United States: safeguarding coastal communities
They initiated a legal challenge in 2000, asking the US Environmental Protection Agency (EPA) to reduce air pollution from ships. The fight moved centre stage in 2009 when the EPA finally developed a proposal to rein in ship pollution and submitted an application to the IMO, in conjunction with Canada, effectively seeking a ban on the highly-polluting bunker fuel used in large ships along the North American coastline.
Friends of the Earth US used their status at the IMO to be a voice for people like Jesse N. Marquez of the Coalition for a Safe Environment, who works at the grassroots level in southern California. The coalition called attention to the harmful impact that shipping emissions have on the indigenous people, who inhabited these areas long before they were ports, saying “[we] did not move into ports, we have always existed there.”

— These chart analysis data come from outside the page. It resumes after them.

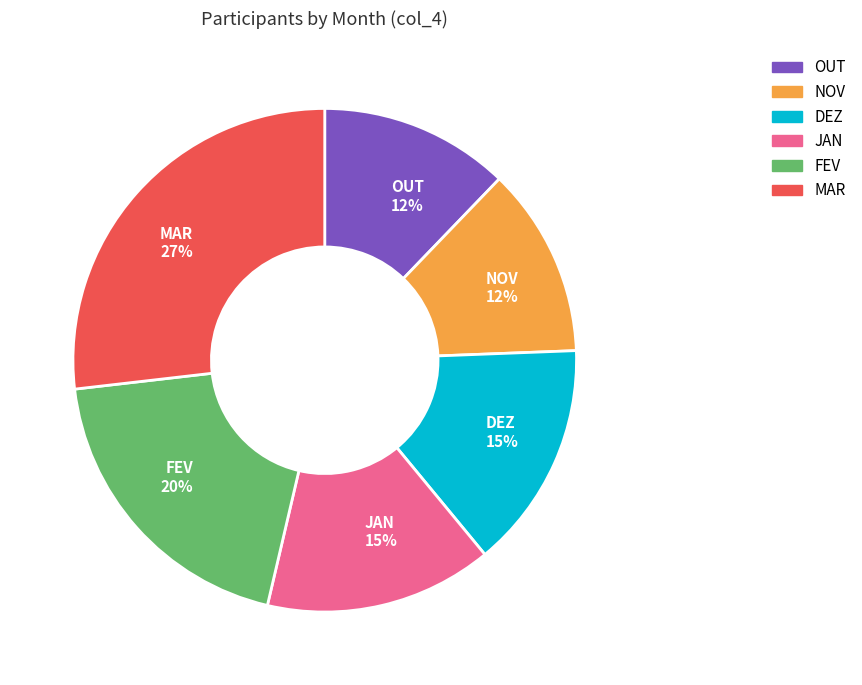

How many slices are in this pie chart?

6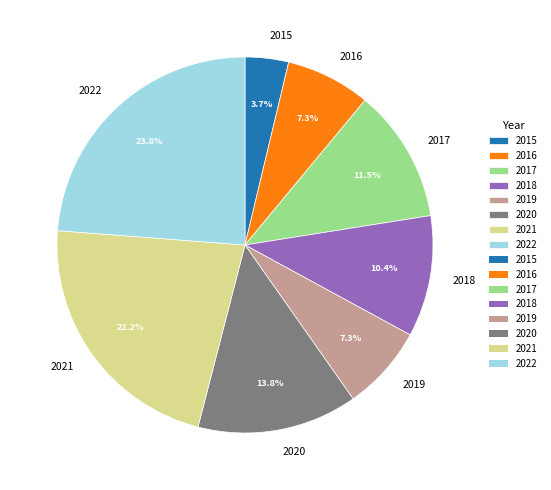

How many slices are in this pie chart?

8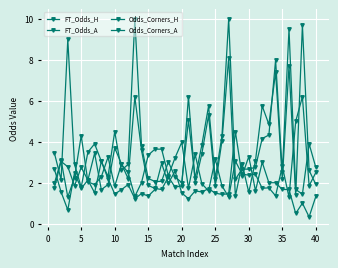

How many lines are shown in the chart?

4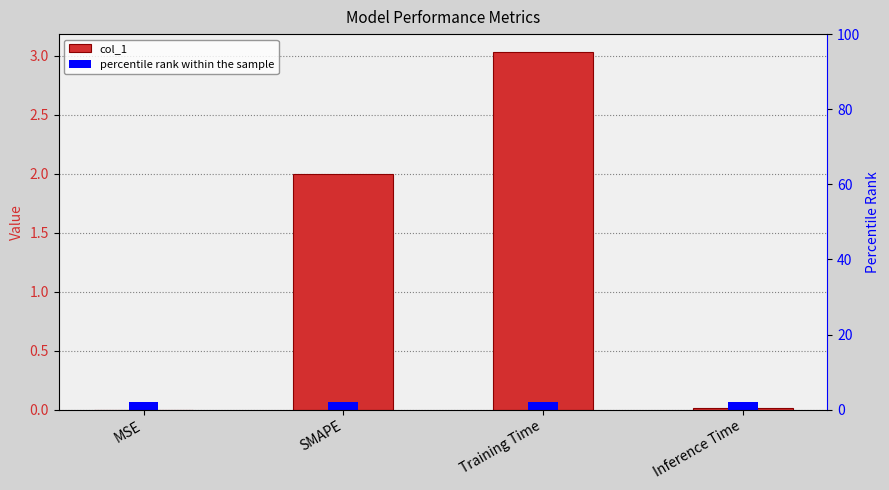

Reading right to left, extract all data points from this chart.

0.0	3.0	2.0	0.0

On 26 March 2010, the IMO finally approved the new rules, which will significantly reduce deadly shipping emissions in the United States and Canada. The rules will take effect in 2012 and by 2015, ships traveling within 200 miles of US shores will be required to cut their air pollution by 80 percent or more (although Arctic waters are not currently included). The decision effectively bans the dirtiest bunker fuels and will prevent millions of illnesses and 14,000 premature deaths in the US by 2020.